Retrieve all the keys in the text dictionary which records the file name and the file contianing as string. For each text dictionary value, `split('\n')` is used to split the string file into list lines. 

And then retrieve its lines and parse each line using the pre-defined function `sparse_one_line()` and connect line results together. 

After sparsing each file, the result will be wrote into a text file and store the file into `.\sparse_files` folder with the function `write_sparse()`.

In [21]:
for i in list(text_dict.keys()):   # file name will be i.txt
    topic = ''
    str_ls = text_dict[i].split('\n')  # split lines in each topic file
    for j in range(len(str_ls)): 
        topic = topic + sparse_one_line(str_ls[j], token_dic) # parse each line
    spr_name = i + '.txt'
    sps_path = os.path.join(sparse_path, spr_name)
    write_sparse(topic, sps_path)

## Summary


* learned how to select word tokens.
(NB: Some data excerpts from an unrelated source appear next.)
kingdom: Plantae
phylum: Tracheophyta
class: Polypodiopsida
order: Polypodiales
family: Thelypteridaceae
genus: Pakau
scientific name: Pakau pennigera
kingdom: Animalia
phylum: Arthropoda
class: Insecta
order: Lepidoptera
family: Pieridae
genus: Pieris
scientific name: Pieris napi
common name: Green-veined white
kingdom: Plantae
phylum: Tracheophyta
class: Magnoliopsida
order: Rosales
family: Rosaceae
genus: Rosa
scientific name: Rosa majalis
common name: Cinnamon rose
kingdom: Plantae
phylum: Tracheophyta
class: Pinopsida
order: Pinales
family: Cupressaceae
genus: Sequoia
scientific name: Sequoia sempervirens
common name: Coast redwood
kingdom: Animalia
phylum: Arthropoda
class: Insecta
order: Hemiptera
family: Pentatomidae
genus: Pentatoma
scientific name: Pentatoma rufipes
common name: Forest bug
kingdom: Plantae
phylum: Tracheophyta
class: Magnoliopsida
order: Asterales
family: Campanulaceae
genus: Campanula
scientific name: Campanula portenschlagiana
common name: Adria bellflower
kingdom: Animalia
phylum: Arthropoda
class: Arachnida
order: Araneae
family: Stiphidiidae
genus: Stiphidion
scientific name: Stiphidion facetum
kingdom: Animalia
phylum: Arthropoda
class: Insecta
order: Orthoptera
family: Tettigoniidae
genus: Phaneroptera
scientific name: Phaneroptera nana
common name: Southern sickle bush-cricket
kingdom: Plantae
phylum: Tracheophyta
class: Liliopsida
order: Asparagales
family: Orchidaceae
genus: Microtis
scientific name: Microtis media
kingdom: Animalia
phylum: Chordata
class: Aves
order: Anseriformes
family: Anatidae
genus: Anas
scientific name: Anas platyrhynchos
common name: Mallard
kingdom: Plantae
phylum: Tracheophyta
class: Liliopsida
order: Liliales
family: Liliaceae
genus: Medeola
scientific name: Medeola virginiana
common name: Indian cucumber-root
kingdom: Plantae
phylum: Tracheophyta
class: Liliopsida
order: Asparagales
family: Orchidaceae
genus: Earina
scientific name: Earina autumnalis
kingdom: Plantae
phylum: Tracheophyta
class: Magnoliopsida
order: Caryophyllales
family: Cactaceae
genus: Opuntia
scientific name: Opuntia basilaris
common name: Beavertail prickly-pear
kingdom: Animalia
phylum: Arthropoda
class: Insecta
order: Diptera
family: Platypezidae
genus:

From the first sub-task, we understand what is stop words and what kind of words should be selected as tokens. In general, when the word length is smaller than 3, the word might be nonsignificant. 
* Sparse representation represents the features of token in each paragragh.
* The aim of text pre-processing is processing the text to get features of the text. The features may be the words the lines  or the paragraphs or even the text files.